It is easy to imagine. The Jerusalem believers hear that Saul, the one who had caused such havoc among them, who had caused them so much suffering, they hear that he is back in town, and is claiming now to be one of THEM. They just did not believe him.

No, there is no way that any of us want to meet him. There is no way we are going to let him discover who we all are, and where we meet together. He may SAY that he is a believer, but how do we know that it is not a trick.

The scriptures say that they did not believe that he was converted; they did not believe that he was saved. The assembly leaders, the apostles and James the Lord's brother- they all, it would seem, reacted in the same way- they did not believe that Saul was saved, and they were not prepared to risk their lives in checking it out. It was much safer to keep him at arm's length.

It is to Barnabas's enormous credit that he wasn't willing to let this situation go on. He was willing to go and meet a man who had been an enemy of Christ, a hater of believers, who had probably killed or imprisoned many of his, Barnabas's, family and friends, who had disturbed the whole lifestyle of the assembly. How did he know that Saul's claim wasn't just part of a trap? How did he know that Saul and his mob wouldn't take him and kill him? I think it unlikely that he had different information about Saul than Peter and the rest had, but HE would take the risk. He was willing to go to Saul, put aside his prejudices and find out where he really stood at that time. And he was willing to be convinced. His mind wasn't closed.

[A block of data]
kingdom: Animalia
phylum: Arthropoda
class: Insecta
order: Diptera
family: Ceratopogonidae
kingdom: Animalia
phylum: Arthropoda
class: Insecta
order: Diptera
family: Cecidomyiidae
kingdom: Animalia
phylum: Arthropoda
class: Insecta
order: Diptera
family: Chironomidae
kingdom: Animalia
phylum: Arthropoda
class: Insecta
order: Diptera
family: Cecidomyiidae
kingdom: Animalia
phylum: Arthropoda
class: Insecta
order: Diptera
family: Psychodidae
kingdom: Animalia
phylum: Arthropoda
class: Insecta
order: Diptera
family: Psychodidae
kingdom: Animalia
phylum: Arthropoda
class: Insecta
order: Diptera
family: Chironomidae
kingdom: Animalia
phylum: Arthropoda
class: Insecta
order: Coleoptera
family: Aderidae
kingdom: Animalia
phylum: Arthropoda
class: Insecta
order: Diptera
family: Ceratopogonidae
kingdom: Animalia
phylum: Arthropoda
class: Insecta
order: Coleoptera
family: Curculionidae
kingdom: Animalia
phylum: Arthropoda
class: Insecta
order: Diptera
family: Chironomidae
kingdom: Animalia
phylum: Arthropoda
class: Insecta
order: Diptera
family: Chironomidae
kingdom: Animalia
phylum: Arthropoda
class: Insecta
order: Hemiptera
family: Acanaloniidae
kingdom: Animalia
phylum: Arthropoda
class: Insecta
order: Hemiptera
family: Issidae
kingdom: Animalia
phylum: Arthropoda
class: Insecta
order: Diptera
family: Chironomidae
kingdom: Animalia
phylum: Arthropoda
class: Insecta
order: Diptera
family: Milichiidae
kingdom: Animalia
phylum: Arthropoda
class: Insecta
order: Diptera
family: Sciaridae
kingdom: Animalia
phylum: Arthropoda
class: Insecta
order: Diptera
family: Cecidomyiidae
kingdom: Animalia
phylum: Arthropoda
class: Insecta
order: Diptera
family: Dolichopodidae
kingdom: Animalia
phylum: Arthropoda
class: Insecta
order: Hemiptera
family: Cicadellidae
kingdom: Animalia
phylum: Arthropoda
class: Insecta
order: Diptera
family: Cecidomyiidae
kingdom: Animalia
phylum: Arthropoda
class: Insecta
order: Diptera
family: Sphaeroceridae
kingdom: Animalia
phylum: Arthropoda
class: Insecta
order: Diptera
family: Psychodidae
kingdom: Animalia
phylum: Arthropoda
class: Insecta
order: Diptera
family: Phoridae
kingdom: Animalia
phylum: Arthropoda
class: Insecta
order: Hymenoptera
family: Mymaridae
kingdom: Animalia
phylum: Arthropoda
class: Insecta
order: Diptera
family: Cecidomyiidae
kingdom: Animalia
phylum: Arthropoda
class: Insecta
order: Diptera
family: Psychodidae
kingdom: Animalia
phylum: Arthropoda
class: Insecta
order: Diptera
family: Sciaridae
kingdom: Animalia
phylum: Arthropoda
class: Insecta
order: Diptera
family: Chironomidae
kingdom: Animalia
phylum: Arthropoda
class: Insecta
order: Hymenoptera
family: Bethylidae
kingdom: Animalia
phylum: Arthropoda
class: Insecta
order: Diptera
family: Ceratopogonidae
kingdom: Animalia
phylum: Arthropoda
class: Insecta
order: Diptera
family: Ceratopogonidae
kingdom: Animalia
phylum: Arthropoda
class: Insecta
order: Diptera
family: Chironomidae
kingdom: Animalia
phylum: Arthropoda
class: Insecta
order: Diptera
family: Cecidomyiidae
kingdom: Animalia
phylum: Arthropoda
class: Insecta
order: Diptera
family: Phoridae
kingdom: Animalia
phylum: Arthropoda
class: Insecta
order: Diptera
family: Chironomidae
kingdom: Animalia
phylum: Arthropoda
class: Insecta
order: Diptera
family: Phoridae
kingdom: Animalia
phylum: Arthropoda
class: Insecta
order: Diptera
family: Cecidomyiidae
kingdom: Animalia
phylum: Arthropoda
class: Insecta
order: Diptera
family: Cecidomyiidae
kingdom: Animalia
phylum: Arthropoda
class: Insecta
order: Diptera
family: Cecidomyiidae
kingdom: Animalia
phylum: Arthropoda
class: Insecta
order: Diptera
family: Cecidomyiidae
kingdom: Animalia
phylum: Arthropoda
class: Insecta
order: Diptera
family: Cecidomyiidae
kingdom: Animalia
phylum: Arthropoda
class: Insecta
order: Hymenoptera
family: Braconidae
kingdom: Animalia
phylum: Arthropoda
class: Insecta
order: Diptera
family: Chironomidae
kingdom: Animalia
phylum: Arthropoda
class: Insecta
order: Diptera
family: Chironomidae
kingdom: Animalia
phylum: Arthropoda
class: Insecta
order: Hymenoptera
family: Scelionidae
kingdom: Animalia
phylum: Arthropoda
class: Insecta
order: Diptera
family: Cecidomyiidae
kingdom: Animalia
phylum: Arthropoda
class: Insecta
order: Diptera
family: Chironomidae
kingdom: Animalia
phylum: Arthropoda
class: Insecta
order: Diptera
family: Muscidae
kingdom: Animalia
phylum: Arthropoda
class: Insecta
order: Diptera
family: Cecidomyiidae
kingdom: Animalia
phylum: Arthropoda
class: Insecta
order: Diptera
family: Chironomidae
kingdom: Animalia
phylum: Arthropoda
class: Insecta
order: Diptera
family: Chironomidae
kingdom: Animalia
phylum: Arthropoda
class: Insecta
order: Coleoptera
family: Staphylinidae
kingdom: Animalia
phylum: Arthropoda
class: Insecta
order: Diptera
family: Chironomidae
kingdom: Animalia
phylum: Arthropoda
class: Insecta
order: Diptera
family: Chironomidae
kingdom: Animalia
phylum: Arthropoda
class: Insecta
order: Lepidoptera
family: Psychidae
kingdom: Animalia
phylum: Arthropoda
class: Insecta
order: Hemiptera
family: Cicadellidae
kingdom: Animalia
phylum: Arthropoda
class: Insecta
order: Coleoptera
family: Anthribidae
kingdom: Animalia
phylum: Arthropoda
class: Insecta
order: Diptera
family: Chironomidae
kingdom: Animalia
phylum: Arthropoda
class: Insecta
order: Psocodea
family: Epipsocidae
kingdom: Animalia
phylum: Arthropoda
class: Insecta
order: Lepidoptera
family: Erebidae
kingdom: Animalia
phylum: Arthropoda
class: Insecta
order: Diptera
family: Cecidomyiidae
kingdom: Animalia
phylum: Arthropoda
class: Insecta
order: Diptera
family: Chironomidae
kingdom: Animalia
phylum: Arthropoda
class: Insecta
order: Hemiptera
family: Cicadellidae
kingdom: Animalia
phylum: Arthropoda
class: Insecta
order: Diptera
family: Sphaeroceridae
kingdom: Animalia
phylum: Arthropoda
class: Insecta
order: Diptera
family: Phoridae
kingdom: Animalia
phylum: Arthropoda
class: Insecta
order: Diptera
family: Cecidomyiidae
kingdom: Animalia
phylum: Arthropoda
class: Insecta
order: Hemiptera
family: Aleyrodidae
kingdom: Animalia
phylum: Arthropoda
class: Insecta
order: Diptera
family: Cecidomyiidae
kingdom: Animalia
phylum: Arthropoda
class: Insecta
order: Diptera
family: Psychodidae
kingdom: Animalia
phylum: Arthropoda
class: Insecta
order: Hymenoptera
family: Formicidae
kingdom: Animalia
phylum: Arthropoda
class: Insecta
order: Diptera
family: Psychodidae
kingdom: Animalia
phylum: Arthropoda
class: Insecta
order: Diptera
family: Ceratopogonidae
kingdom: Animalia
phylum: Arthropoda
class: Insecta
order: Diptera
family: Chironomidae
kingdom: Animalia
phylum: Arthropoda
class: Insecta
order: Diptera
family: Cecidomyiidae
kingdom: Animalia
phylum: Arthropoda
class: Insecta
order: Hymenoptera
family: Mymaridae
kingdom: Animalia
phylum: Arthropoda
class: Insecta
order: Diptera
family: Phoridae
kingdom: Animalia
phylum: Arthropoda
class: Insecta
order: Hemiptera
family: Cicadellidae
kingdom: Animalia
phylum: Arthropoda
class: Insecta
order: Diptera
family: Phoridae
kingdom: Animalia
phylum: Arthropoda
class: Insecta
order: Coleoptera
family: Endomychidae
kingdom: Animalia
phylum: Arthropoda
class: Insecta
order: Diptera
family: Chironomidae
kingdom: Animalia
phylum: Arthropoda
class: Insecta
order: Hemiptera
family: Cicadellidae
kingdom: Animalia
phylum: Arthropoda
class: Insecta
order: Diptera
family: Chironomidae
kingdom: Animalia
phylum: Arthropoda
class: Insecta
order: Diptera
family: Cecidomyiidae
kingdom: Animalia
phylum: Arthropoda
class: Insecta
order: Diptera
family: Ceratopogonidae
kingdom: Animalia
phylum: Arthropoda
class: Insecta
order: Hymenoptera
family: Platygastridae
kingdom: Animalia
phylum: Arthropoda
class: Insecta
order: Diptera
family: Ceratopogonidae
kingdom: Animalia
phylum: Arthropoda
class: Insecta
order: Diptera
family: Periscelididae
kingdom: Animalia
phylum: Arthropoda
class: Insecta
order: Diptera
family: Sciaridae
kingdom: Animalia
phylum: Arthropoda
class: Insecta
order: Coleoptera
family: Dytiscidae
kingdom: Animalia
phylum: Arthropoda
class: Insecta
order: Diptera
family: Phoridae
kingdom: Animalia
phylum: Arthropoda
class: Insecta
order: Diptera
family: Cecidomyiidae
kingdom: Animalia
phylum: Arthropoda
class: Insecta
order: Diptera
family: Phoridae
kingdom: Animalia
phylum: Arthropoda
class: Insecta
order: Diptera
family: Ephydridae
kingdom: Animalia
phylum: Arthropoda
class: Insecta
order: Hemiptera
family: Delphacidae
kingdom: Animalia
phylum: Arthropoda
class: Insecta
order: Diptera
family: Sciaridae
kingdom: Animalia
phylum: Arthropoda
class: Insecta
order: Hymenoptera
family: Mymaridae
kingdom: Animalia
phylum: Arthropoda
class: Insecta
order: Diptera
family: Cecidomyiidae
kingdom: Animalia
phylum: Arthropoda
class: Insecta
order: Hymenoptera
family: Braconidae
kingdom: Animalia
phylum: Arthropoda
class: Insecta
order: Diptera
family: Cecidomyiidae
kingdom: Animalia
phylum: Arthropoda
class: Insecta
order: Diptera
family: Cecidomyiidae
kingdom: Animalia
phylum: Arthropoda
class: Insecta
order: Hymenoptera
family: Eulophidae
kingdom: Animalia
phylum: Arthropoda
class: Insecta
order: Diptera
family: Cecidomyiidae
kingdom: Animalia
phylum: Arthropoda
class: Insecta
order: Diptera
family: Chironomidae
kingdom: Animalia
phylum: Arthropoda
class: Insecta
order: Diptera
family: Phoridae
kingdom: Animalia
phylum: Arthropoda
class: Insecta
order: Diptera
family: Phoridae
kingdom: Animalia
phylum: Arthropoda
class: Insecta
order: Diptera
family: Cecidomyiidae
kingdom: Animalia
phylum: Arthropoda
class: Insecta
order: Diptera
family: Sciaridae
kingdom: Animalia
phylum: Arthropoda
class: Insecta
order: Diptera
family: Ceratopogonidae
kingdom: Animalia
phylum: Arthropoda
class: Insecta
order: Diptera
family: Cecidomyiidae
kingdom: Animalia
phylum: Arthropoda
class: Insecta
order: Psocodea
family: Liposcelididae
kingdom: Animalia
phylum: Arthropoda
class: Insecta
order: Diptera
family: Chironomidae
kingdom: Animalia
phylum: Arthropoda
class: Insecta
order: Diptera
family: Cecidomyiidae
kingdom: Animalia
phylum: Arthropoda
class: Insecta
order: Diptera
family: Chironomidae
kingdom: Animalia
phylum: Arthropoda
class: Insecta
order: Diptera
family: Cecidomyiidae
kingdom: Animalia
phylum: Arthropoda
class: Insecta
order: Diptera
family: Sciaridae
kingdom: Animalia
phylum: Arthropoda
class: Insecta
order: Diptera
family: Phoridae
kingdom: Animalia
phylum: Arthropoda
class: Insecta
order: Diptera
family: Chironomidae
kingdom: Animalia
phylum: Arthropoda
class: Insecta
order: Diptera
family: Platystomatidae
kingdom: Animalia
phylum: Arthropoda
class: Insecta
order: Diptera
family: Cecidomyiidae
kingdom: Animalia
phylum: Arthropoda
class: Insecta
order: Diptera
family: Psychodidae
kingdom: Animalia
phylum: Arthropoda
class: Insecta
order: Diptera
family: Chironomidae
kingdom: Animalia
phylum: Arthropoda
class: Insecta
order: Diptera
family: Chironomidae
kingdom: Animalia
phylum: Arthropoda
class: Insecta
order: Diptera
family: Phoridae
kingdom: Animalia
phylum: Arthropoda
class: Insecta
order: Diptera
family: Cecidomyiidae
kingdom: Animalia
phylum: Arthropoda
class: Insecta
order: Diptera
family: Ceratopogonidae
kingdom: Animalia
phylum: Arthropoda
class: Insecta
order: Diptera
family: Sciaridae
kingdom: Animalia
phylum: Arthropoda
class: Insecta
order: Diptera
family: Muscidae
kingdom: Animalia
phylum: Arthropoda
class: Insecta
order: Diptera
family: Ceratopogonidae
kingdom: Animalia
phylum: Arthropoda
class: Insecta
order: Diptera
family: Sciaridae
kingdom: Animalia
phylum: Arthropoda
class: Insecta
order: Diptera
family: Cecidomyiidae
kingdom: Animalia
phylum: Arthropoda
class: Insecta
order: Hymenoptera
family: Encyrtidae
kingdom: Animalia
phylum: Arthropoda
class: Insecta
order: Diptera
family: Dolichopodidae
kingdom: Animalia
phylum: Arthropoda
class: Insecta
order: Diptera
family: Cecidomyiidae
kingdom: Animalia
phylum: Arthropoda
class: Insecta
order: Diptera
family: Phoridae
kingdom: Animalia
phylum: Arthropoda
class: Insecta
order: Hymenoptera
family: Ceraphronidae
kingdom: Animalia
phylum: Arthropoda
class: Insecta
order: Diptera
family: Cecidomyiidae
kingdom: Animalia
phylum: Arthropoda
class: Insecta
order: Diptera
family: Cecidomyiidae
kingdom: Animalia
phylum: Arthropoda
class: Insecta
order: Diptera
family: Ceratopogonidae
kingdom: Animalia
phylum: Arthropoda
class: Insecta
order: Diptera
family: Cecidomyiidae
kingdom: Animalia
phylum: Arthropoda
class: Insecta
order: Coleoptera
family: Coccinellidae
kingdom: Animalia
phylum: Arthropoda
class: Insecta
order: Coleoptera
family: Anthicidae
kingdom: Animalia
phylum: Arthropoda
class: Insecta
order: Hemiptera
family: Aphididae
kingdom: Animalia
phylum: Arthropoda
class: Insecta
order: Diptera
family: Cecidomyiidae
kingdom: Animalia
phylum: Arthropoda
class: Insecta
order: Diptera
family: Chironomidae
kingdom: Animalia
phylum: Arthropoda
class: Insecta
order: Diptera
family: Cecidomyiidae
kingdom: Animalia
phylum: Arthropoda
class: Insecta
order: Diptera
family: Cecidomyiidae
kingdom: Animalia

## Problem to solve
Reproduce the part of the passage about Saul and Barnabas that starts with "It is to Barnabas's" and goes on through "mind wasn't closed.".

## Finished exercise
It is to Barnabas's enormous credit that he wasn't willing to let this situation go on. He was willing to go and meet a man who had been an enemy of Christ, a hater of believers, who had probably killed or imprisoned many of his, Barnabas's, family and friends, who had disturbed the whole lifestyle of the assembly. How did he know that Saul's claim wasn't just part of a trap? How did he know that Saul and his mob wouldn't take him and kill him? I think it unlikely that he had different information about Saul than Peter and the rest had, but HE would take the risk. He was willing to go to Saul, put aside his prejudices and find out where he really stood at that time. And he was willing to be convinced. His mind wasn't closed.